Can you create a function that takes two arguments, x
and y
, and returns a single value? (Hint: function(x, y)
.)
apply
apply
performs a function over the margins (dimensions) of a matrix. It takes three arguments: a matrix, the margin to operate on, and the function.
Rows are dimension 1, columns are dimension 2. You may even have a multi-dimensional matrix, in which you can apply a function in dimensions larger than 2.
Let’s create a matrix and use apply
to get the sums of each row.
> mat <- matrix(runif(36), 6, 6)
> mat
[,1] [,2] [,3] [,4] [,5] [,6]
[1,] 0.002867928 0.1100434 0.03687472 0.4496658 0.8361962 0.33399994
[2,] 0.583620251 0.2020315 0.93322561 0.6536612 0.8086006 0.84139340
[3,] 0.760687128 0.6532561 0.52838671 0.6673850 0.9317638 0.98515174
[4,] 0.511206046 0.6005721 0.03271370 0.8100123 0.8883558 0.10507092
[5,] 0.117145436 0.9188314 0.45514699 0.9381366 0.1823394 0.98072499
[6,] 0.334364618 0.9936215 0.57287663 0.6996659 0.8466637 0.05897952
> apply(mat, 1, sum)
[1] 1.769648 4.022533 4.526631 2.947931 3.592325 3.506172
How can we get the sums of each column using apply?
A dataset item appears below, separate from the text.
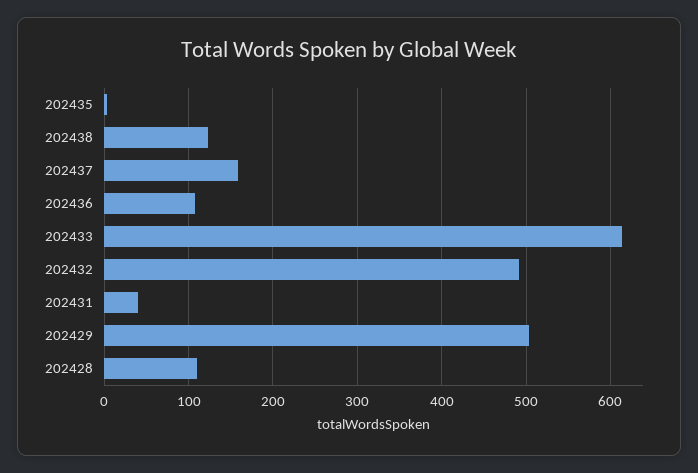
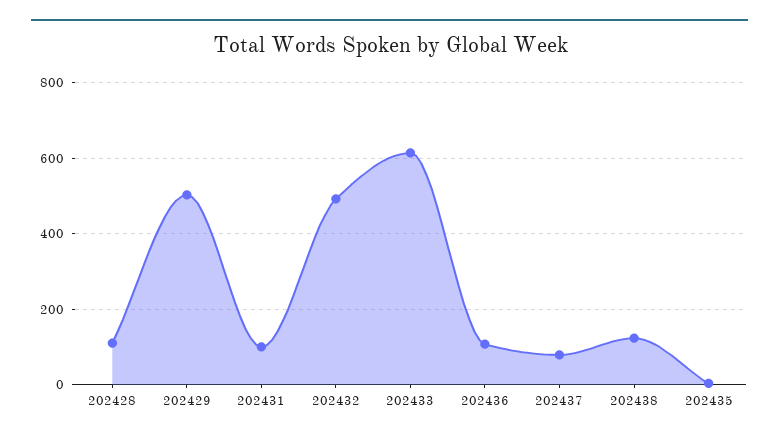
202437: 160 -> 80
202431: 40 -> 100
How can we get the median of each column?
There are four functions to find the means and the sums of a two-dimensional matrix built-in: rowSums
, rowMeans
, colSums
, colMeans
. Do you get the same results with these functions that you do with apply
?
mapply
mapply
(multivariate apply) calls a function repeatedly that takes multiple arguments, calculating the output for each set of arguments in the list. Unlike the previous apply functions we’ve learned, mapply
takes the function first and then the variables to calculate over.
For example, we can calculate the age of each of our characters using mapply
:
> characters$Age <- mapply(
+ function(x, y) { y - x },
+ characters$Born,
+ characters$Died
+ )
>
> characters
Person Born Died Gender State Can.Vote Age
1 Alexander Hamilton 1755 1804 Male New York Yes 49
2 Elizabeth Schuyler Hamilton 1757 1854 Female New York No 97
3 Aaron Burr 1756 1836 Male New York Yes 80
4 Angelica Schuyler Church 1756 1814 Female New York No 58
5 George Washington 1732 1799 Male Virginia Yes 67
6 Thomas Jefferson 1743 1826 Male Virginia Yes 83
(This is a simple example. An easier way to do this specific task would be characters$Age <- characters$Died - characters$Born
.)
Homework
Save the following calculations in a script:
- Create a 10 x 10 matrix with numbers fitting a normal distribution (
matrix(rnorm(100, mean=X, sd=Y), 10, 10)
, where X and Y are numbers of your choice). Find the means and standard deviations of each row and column. Do these correspond to the values you chose for thernorm
inputs? - How many values in your matrix are more than one standard deviation above the mean?
- Which values in your matrix are between one and two standard deviations below the mean?
- Plot a histogram (
?hist
) of petal lengths in theiris
data set, excluding flowers of the setosa species.